Page extract:
▼▼▼
Wave propagation and diffusive transport phenomena are influenced by the mechanical discontinuities in material. This study shows that certain bulk properties of the network of low-velocity mechanical discontinuities (e.g. air-filled cracks) in a material can be characterized by processing compressional-wave travel times using traditional data-driven classification techniques. To that end, we perform three tasks in chronological order: (1) use the discrete fracture network (DFN) method to create two-dimensional (2D) numerical models of crack-bearing material embedded with various types of low-velocity mechanical discontinuities, (2) use the fast marching method (FMM) to simulate the propagation of the wave/diffusion front from a single source through the 2D crack-bearing material to multiple receivers placed on the boundary of the material, and (3) train 9 data-driven classifiers to characterize the crack-bearing materials (i.e. bulk properties of the network of mechanical discontinuities in the crack-bearing material) by learning from the simulations of travel times detected by multiple receivers placed around the crack-bearing material. The classifiers identified the orientation, spatial distribution, and dispersion of the low-velocity mechanical discontinuities. Voting classifier performs the best among the 9 classifiers. For the characterization of bulk dispersion and distribution of discontinuities, the sensors located on the adjacent boundaries are more important; whereas for the characterization of bulk orientation of discontinuities, the sensors located on the opposite side are more important.
▲▲▲
Given information:
▼▼▼
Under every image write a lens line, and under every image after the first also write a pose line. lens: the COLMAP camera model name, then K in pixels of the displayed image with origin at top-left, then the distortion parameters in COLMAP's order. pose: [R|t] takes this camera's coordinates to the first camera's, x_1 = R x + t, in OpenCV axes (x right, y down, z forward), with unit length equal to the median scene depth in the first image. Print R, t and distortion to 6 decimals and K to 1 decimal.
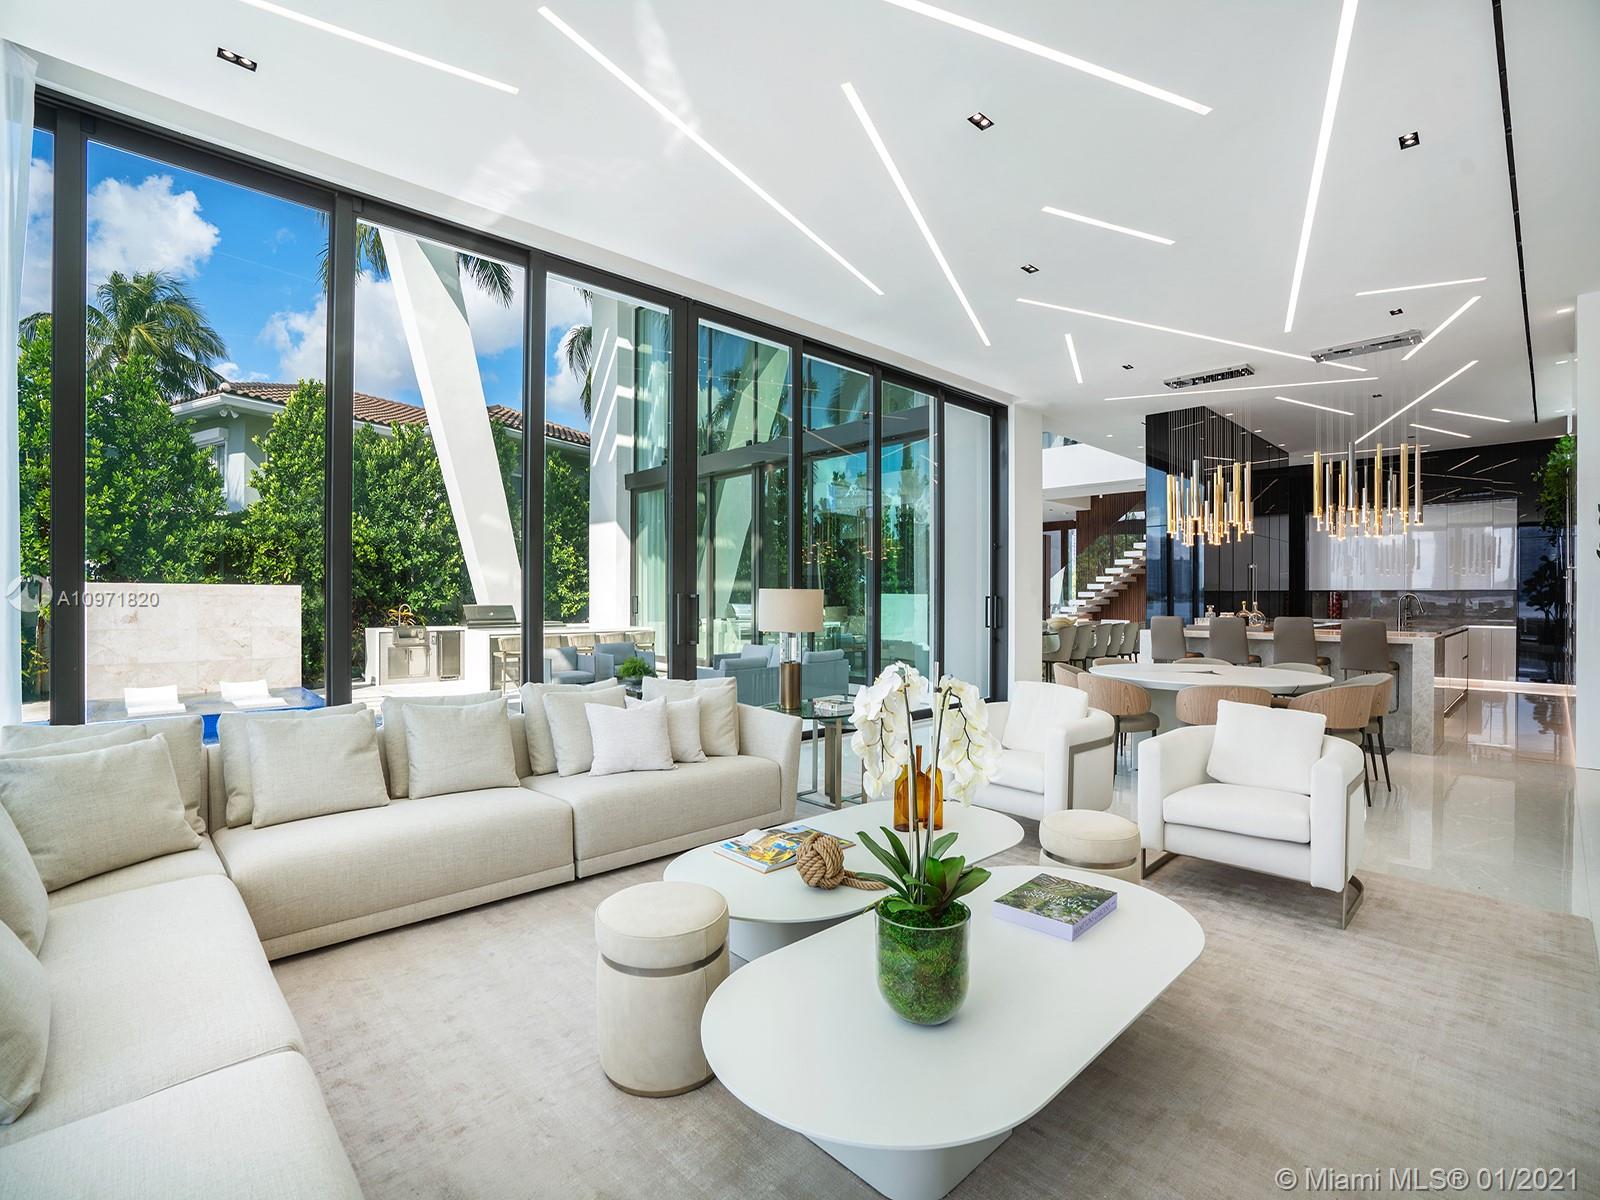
lens RADIAL K [[740.0, 0, 800.0], [0, 740.0, 600.0], [0, 0, 1]] dist [-0.017002, 0.000077]
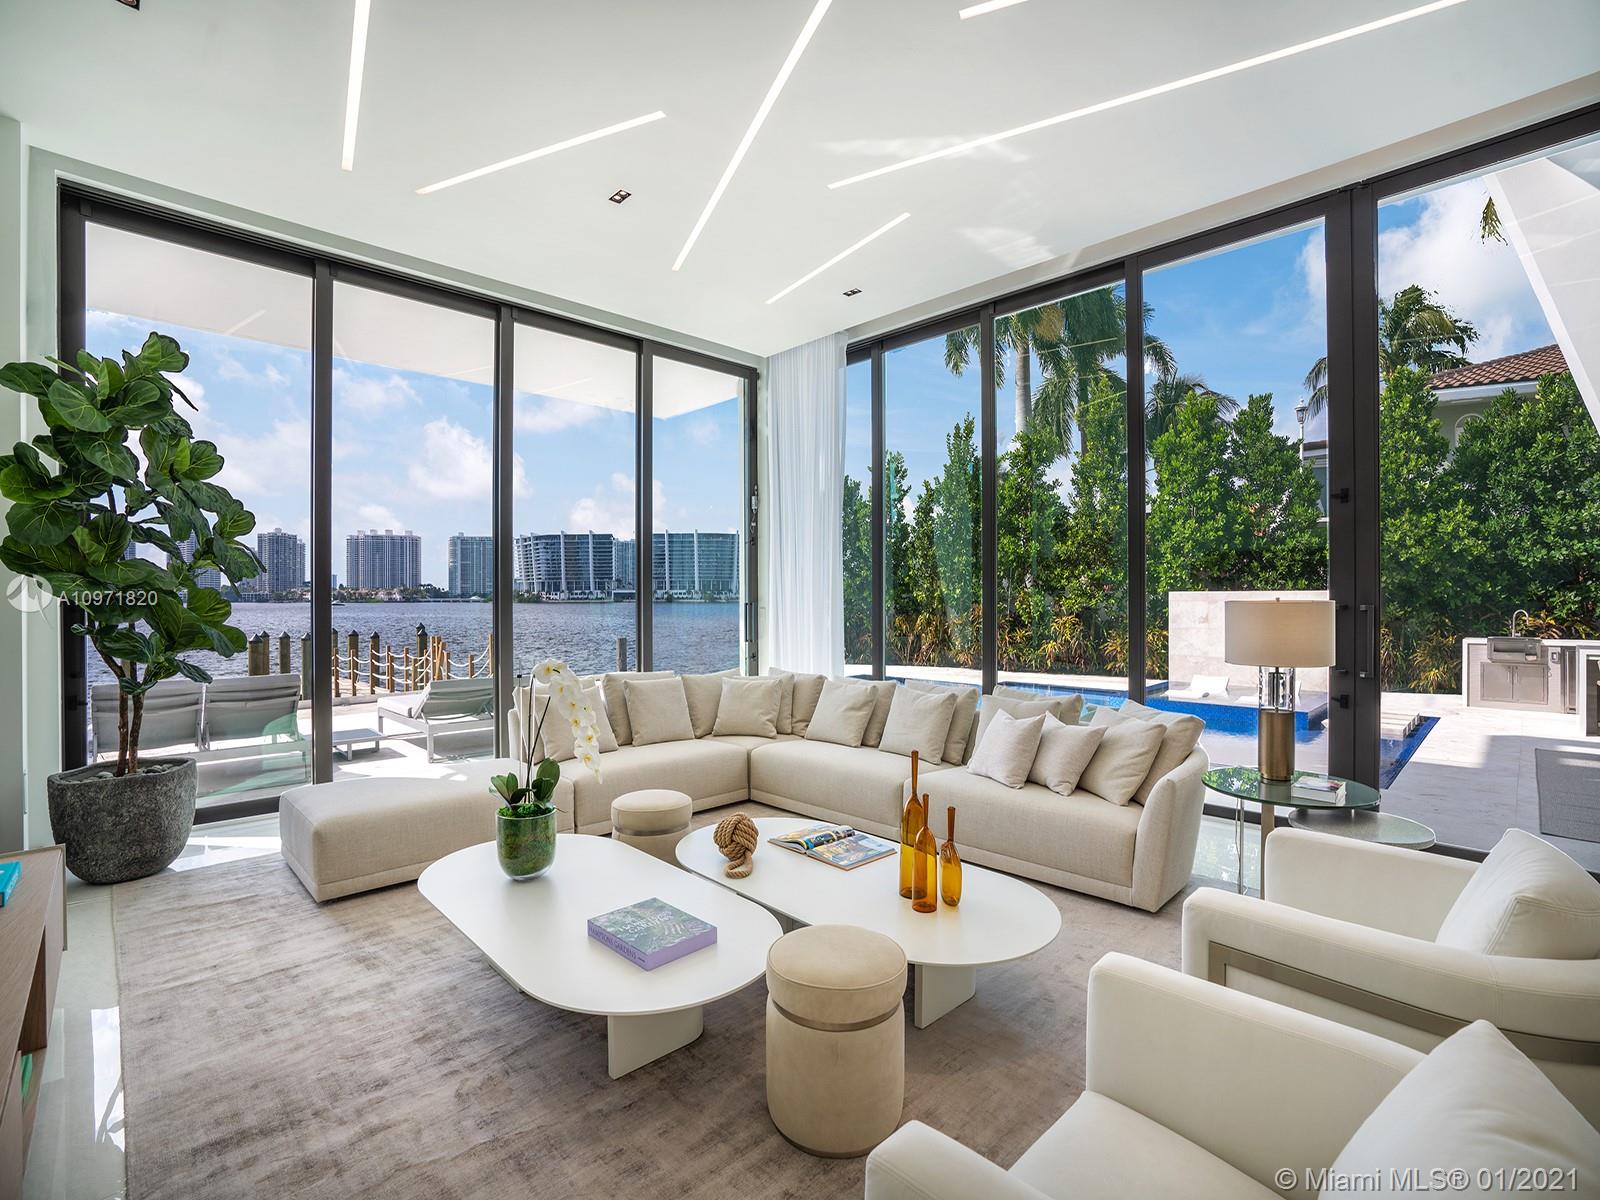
▲▲▲
Task details: Please render this sentence from the wave-propagation text in Spanish: "The classifiers identified the orientation, spatial distribution, and dispersion of the low-velocity mechanical discontinuities."

Response below: Los clasificadores identificaron la orientación, la distribución espacial y la dispersión de las discontinuidades mecánicas de baja velocidad.